As the notes to this release tell us, “Arnold Schoenberg, in his affectionate Prague speech on Mahler in 1913…pointed out that…[t]he first symphony actually contains everything that will characterize him later on.” I have always shared Schoenberg’s admiration for this work and place it high in my hierarchy of preferred Mahler symphonies. We are hardly short of recommendable versions; I have twenty on my shelves and have waxed lyrical about so many them, from Walter to Boult to Solti to Jurowski – and even to my wild card favourite Urbanek, on a super-bargain Laserlight disc - so a new version has to stand up to scrutiny. Fortunately, this does.

If you wondered why release of this recording has been delayed since 2007, that is because it has hitherto been available only as a bonus CD forming part of the audio biography of Gustav Mahler “World and Dream” (BR-KLASSIK 900901). Perhaps it was further delayed because it would have been in direct competition with Nézet-Séguin’s live, 2014 performance with the same orchestra in the same venue, also issued on BR Klassik only three years ago, hailed on this site by two reviewers and designated as a Recording of the Month. It certainly has many of the same qualities in that it presents a gentler, more pastoral interpretation than many while also providing enormous clarity and chamber-like detail, enhanced by the of the warmth and opulence of the Herkulessaal acoustic. There is virtually no audience noise but applause has been retained at the end.

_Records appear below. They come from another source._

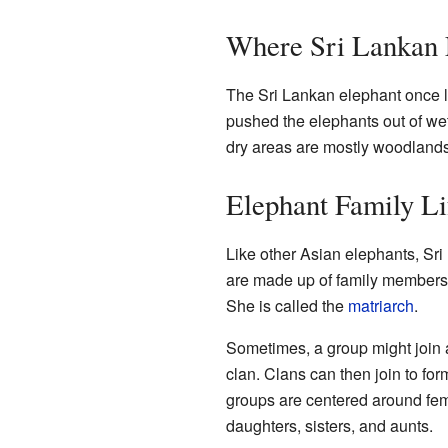
Where Sri Lankan 
The Sri Lankan elephant once li
pushed the elephants out of wet,
dry areas are mostly woodlands
Elephant Family Li
Like other Asian elephants, Sr
are made up of family members.
She is called the
matriarch
.
Sometimes, a group might join a
clan. Clans can then join to fo
groups are centered around fe
daughters, sisters, and aunts.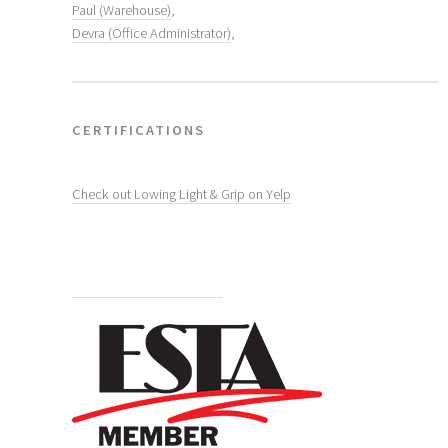
Paul (Warehouse)
,
Devra (Office Administrator)
,
CERTIFICATIONS
Check out Lowing Light & Grip on Yelp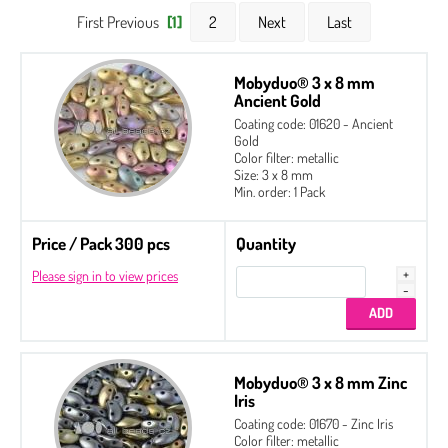
First Previous
[1]
2
Next
Last
Mobyduo® 3 x 8 mm
Ancient Gold
Coating code: 01620 - Ancient
Gold
Color filter: metallic
Size: 3 x 8 mm
Min. order: 1 Pack
Price / Pack 300 pcs
Quantity
Please sign in to view prices
Mobyduo® 3 x 8 mm Zinc
Iris
Coating code: 01670 - Zinc Iris
Color filter: metallic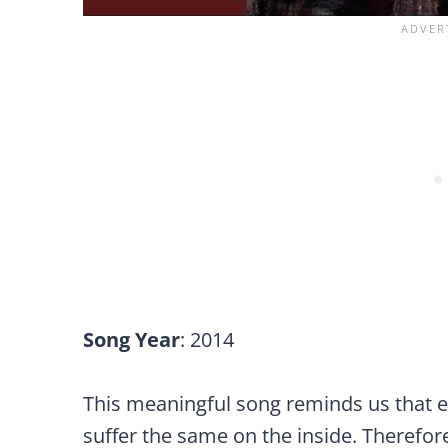
Song Year
: 2014
This meaningful song reminds us that e
suffer the same on the inside. Therefore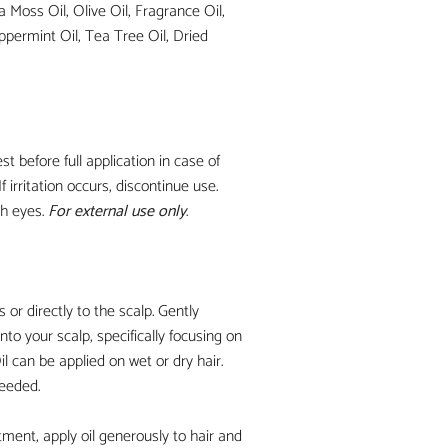
a Moss Oil, Olive Oil, Fragrance Oil,
ppermint Oil, Tea Tree Oil, Dried
st before full application in case of
If irritation occurs, discontinue use.
th eyes.
For external use only
.
s or directly to the scalp. Gently
nto your scalp, specifically focusing on
l can be applied on wet or dry hair.
needed.
atment, apply oil generously to hair and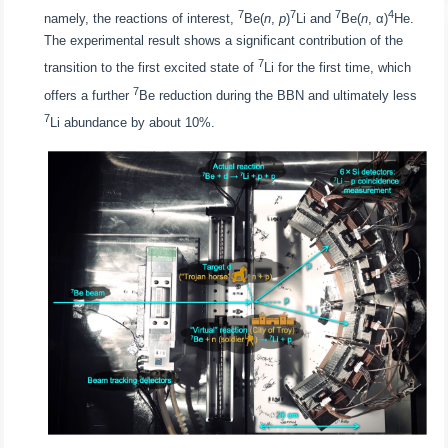
7
7
7
4
namely, the reactions of interest,
Be(
n
,
p
)
Li and
Be(
n
, α)
He.
The experimental result shows a significant contribution of the
7
transition to the first excited state of
Li for the first time, which
7
offers a further
Be reduction during the BBN and ultimately less
7
Li abundance by about 10%.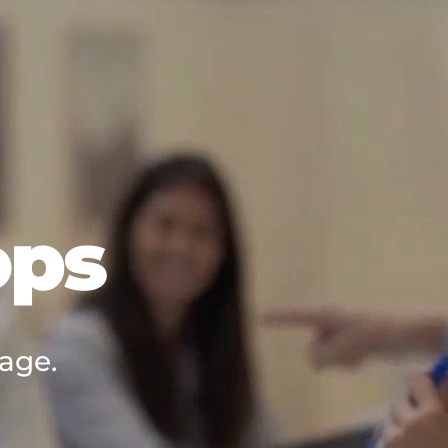
ops
 age.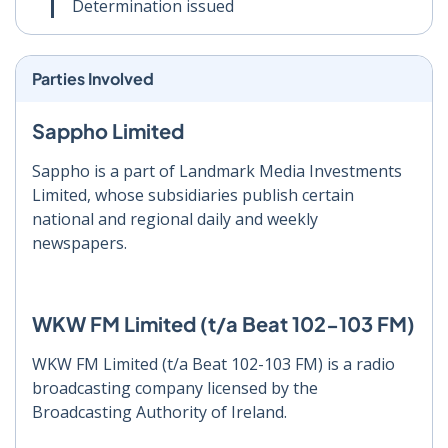
Determination issued
Parties Involved
Sappho Limited
Sappho is a part of Landmark Media Investments
Limited, whose subsidiaries publish certain
national and regional daily and weekly
newspapers.
WKW FM Limited (t/a Beat 102-103 FM)
WKW FM Limited (t/a Beat 102-103 FM) is a radio
broadcasting company licensed by the
Broadcasting Authority of Ireland.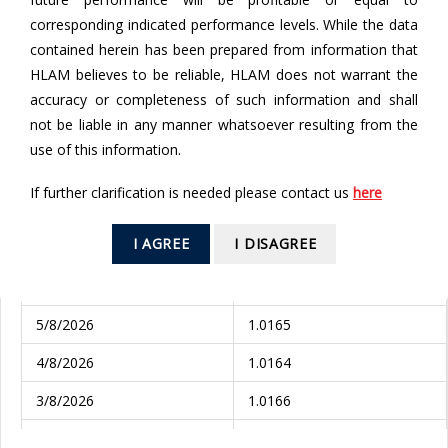
corresponding indicated performance levels. While the data
From
contained herein has been prepared from information that
HLAM believes to be reliable, HLAM does not warrant the
accuracy or completeness of such information and shall
To
not be liable in any manner whatsoever resulting from the
use of this information.
If further clarification is needed please contact us
here
SEARCH
I AGREE
I DISAGREE
Valuation Date
NAV (RM)
6/8/2026
1.0167
5/8/2026
1.0165
4/8/2026
1.0164
3/8/2026
1.0166
31/7/2026
1.0164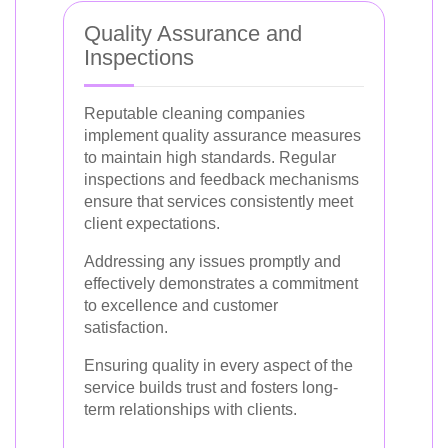
Quality Assurance and
Inspections
Reputable cleaning companies
implement quality assurance measures
to maintain high standards. Regular
inspections and feedback mechanisms
ensure that services consistently meet
client expectations.
Addressing any issues promptly and
effectively demonstrates a commitment
to excellence and customer
satisfaction.
Ensuring quality in every aspect of the
service builds trust and fosters long-
term relationships with clients.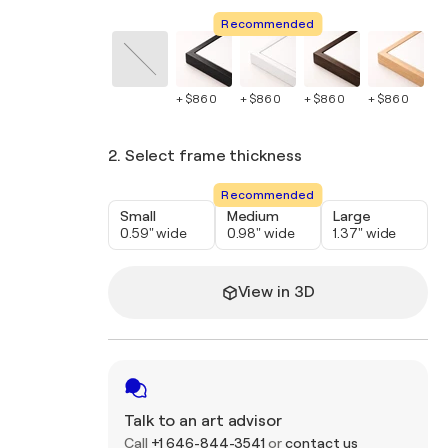
Recommended
+ $860
+ $860
+ $860
+ $860
+ 
2. Select frame thickness
Recommended
Small
Medium
Large
0.59" wide
0.98" wide
1.37" wide
View in 3D
Talk to an art advisor
Call
+1 646-844-3541
or
contact us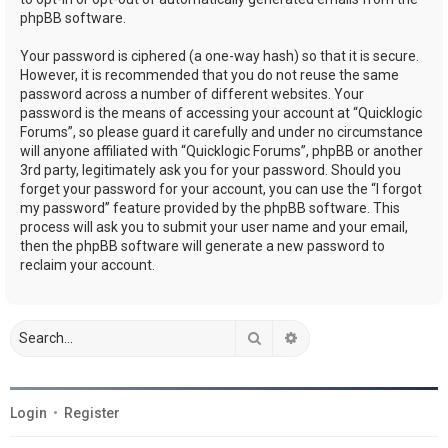
phpBB software.
Your password is ciphered (a one-way hash) so that it is secure.
However, it is recommended that you do not reuse the same
password across a number of different websites. Your
password is the means of accessing your account at “Quicklogic
Forums”, so please guard it carefully and under no circumstance
will anyone affiliated with “Quicklogic Forums”, phpBB or another
3rd party, legitimately ask you for your password. Should you
forget your password for your account, you can use the “I forgot
my password” feature provided by the phpBB software. This
process will ask you to submit your user name and your email,
then the phpBB software will generate a new password to
reclaim your account.
Search
Advanced search
Login
•
Register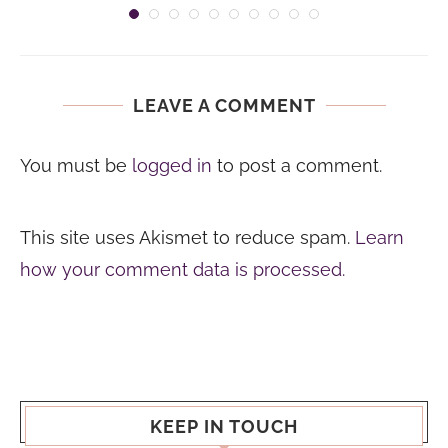
LEAVE A COMMENT
You must be
logged in
to post a comment.
This site uses Akismet to reduce spam.
Learn
how your comment data is processed.
KEEP IN TOUCH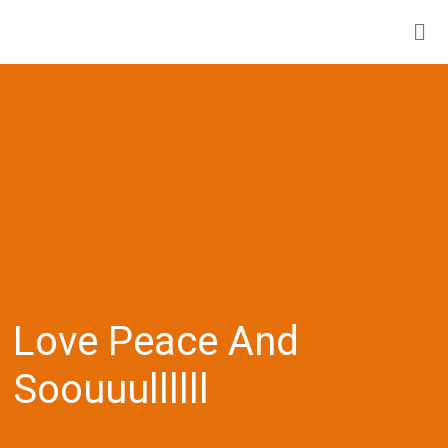
Love Peace And
Soouuullllll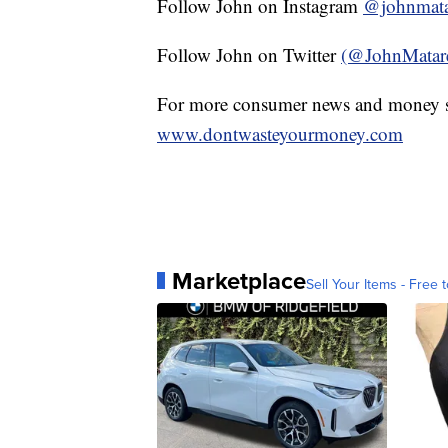
Follow John on Instagram
@johnmata
Follow John on Twitter
(@JohnMatar
For more consumer news and money s
www.dontwasteyourmoney.com
Marketplace
Sell Your Items - Free t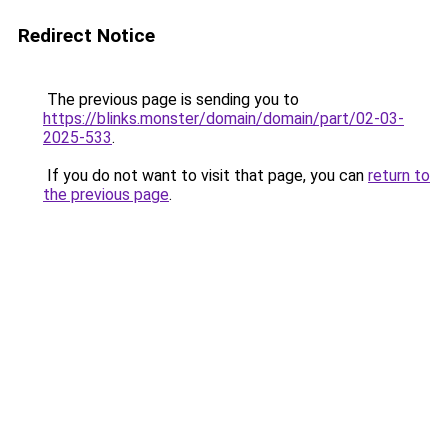
Redirect Notice
The previous page is sending you to
https://blinks.monster/domain/domain/part/02-03-
2025-533
.
If you do not want to visit that page, you can
return to
the previous page
.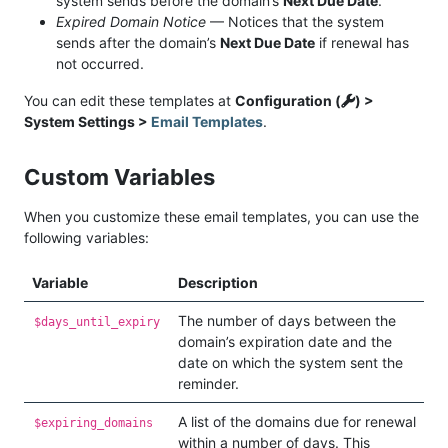
system sends before the domain’s
Next Due Date
.
Expired Domain Notice
— Notices that the system
sends after the domain’s
Next Due Date
if renewal has
not occurred.
You can edit these templates at
Configuration (
) >
System Settings >
Email Templates
.
Custom Variables
When you customize these email templates, you can use the
following variables:
Variable
Description
The number of days between the
$days_until_expiry
domain’s expiration date and the
date on which the system sent the
reminder.
A list of the domains due for renewal
$expiring_domains
within a number of days. This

The opening must weave magic; the sustained A is Ur-music, a primaeval Alpha sounding aeons before the Omega, redolent of primordial “nothingness” but paradoxically pregnant with universal possibilities – and Jansons achieves all that triumphantly, generating all the mystery one could wish for in the first four minutes before easing gracefully into the bucolic stroll through the charmed landscape. His tread in the Scherzo is at first very deliberate but increasingly free and daring as the movement progresses, especially in the slinky, sliding Trio. The funeral march and procession are alternately marvellously louche, knowing and exotic – and the orchestral playing is sumptuous. After such elegance, the finale lacks nothing of fire or attack, although I would like a little more definition from the strings in their sawing semiquavers, which are slightly occluded by the brass. The yearning melody three and a half minutes in is played with world-weary sweetness. The brazen sonorities in the frenetic climax of fanfares are very satisfying but I think Nézet-Séguin generates marginally more tension and excitement with the same orchestra seven years later – although there’s little to choose between the performance; this is great playing.